#### PROVIDED DATA

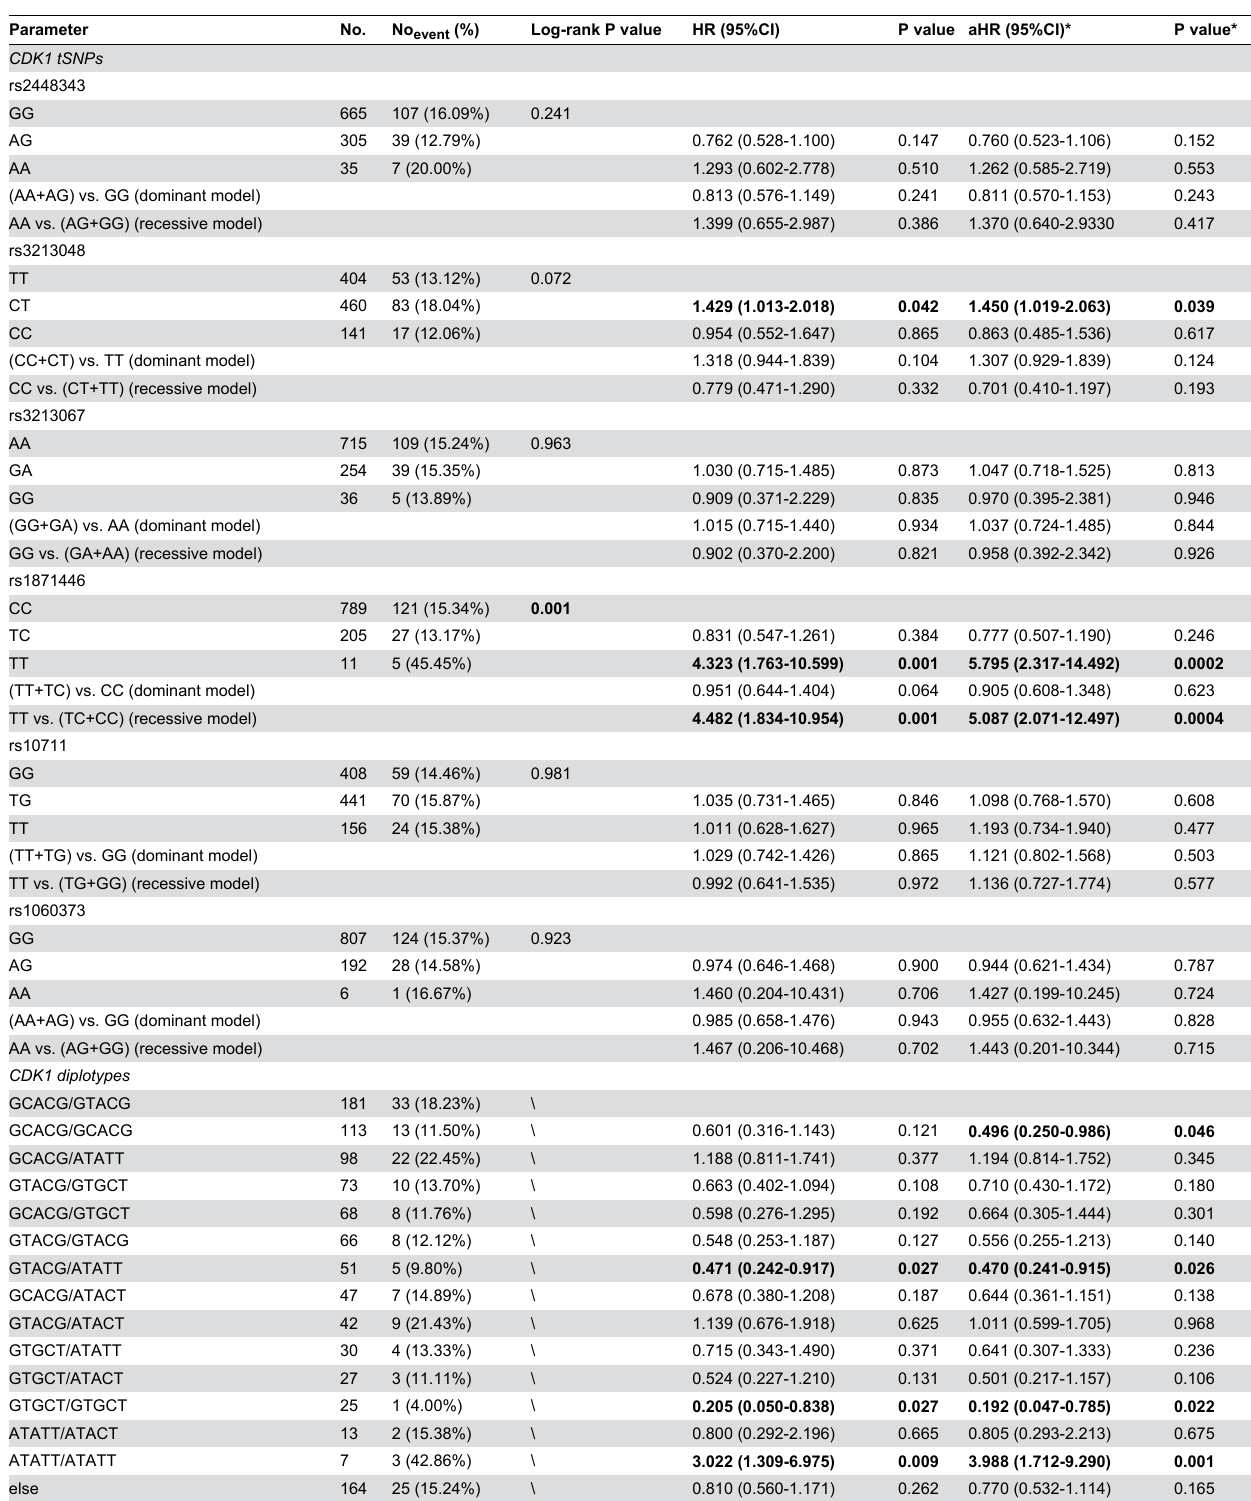
Table 5. Association analysis of the selected tSNPs, diplotypes in CDK1 in relation to event-free survival of breast cancer patients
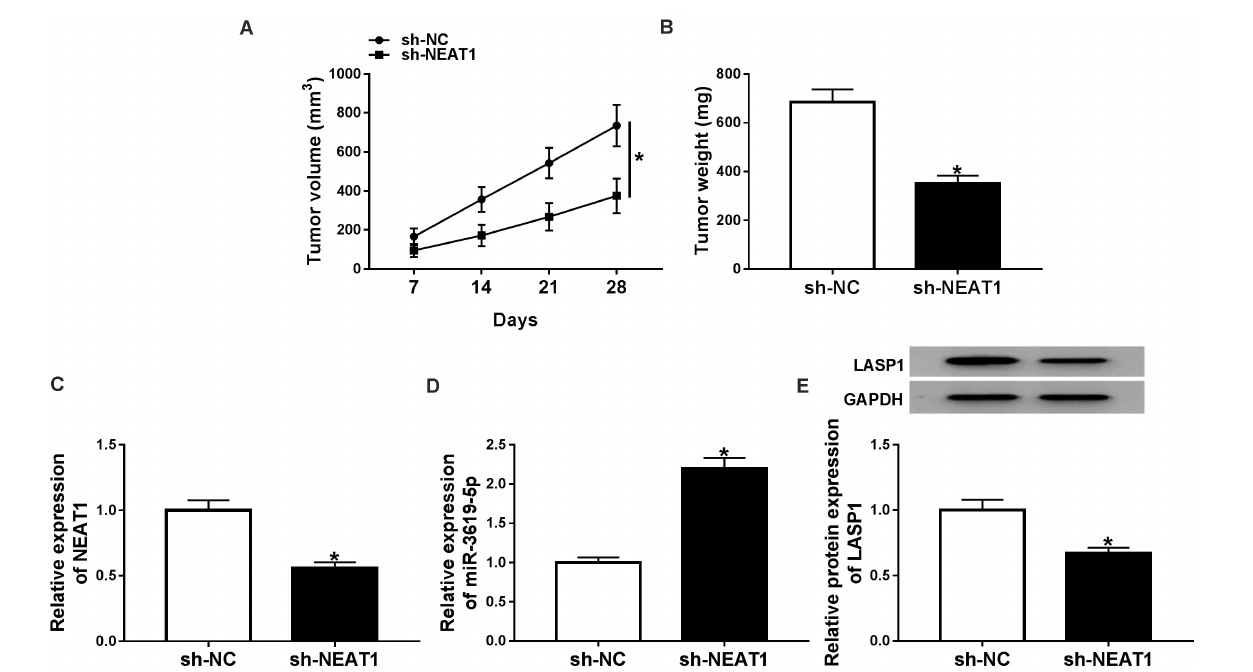
FIGURE 6 | NEAT1 knockdown inhibited RB growth in vivo . (A) Tumor volume was inhibited by NEAT1 knockdown. (B) The weight of tumors was reduced after NEAT1 silencing in vivo . (C) The interfering efficiency of sh- NEAT1 was determined by qRT-PCR. (D) QRT-PCR showed that NEAT1 knockdown up-regulated miR-3619-5p expression in vivo . (E) Western blot analysis showed that NEAT1 knockdown repressed the protein level of LASP1 in vivo . * P <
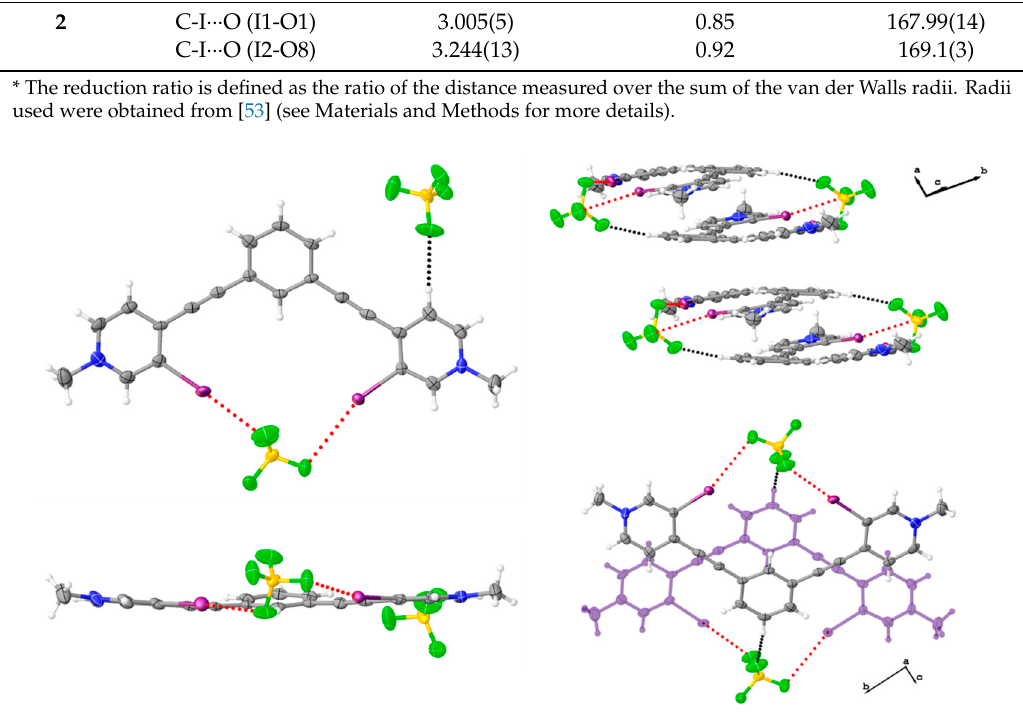
Figure 1. Asymmetric unit of 1 highlighting the bidentate conformation, the halogen bonds (red dotted lines) to the tetrafluoroborate anion, and the C-H hydrogen bonding (black dotted lines) to the tetrafluoroborate anion outside the pocket ( upper and lower left ). The upper left image shows a top down view while the bottom left image is from the side, highlighting the distortion of the receptor and the halogen bonds to the different fluorine atoms. On the upper right, the packing diagram highlights the dimers formed between two receptors, which result in columns that propagate along the crystallographic a axis. The lower right image highlights the centered antiparallel dimer. Thermal ellipsoids are drawn at the 50% probability level and anion disorder is omitted for clarity.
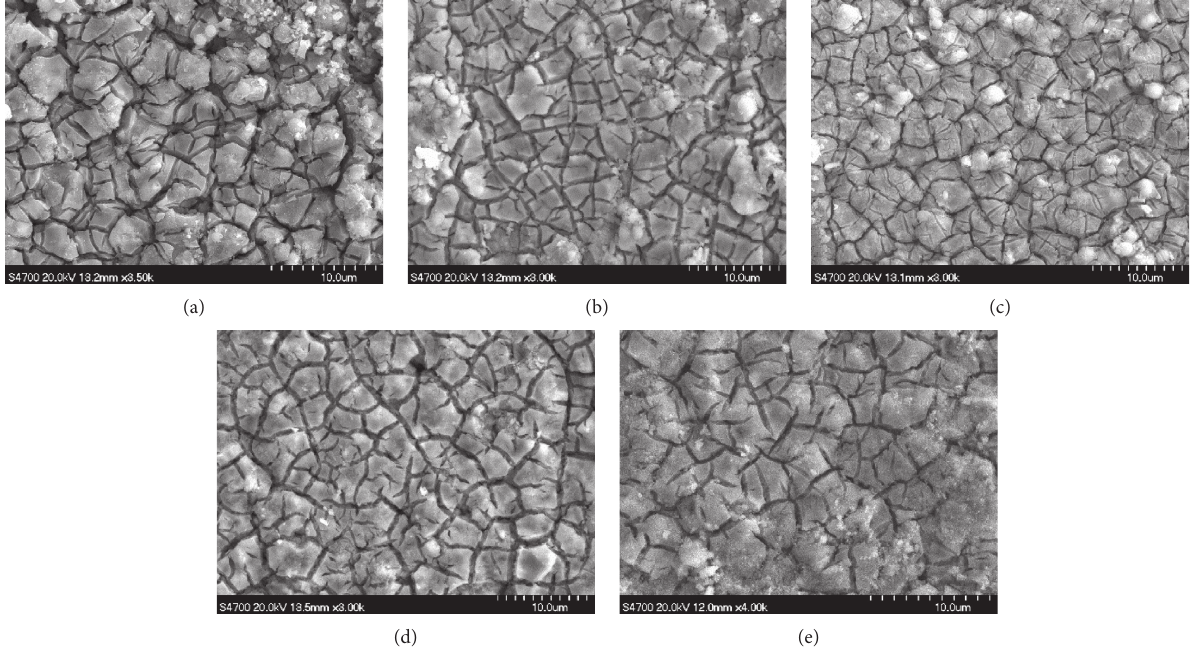
Figure 2: SEM images of Ti/SnO 2 -Sb-Ni/Ce electrodes with (a) Ni (0%), (b) Ni (1%), (c) Ni (2%), (d) Ni (3.5%), and (e) Ni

########

TASK TO CARRY OUT =
From the line containing "Figure 1. Asymmetric" to the last line of the material, every line is to be reproduced exactly. No picture belongs in the copy.

SOLUTION BELOW =
Figure 1. Asymmetric unit of 1 highlighting the bidentate conformation, the halogen bonds (red dotted lines) to the tetrafluoroborate anion, and the C-H hydrogen bonding (black dotted lines) to the tetrafluoroborate anion outside the pocket ( upper and lower left ). The upper left image shows a top down view while the bottom left image is from the side, highlighting the distortion of the receptor and the halogen bonds to the different fluorine atoms. On the upper right, the packing diagram highlights the dimers formed between two receptors, which result in columns that propagate along the crystallographic a axis. The lower right image highlights the centered antiparallel dimer. Thermal ellipsoids are drawn at the 50% probability level and anion disorder is omitted for clarity.
Figure 2: SEM images of Ti/SnO 2 -Sb-Ni/Ce electrodes with (a) Ni (0%), (b) Ni (1%), (c) Ni (2%), (d) Ni (3.5%), and (e) Ni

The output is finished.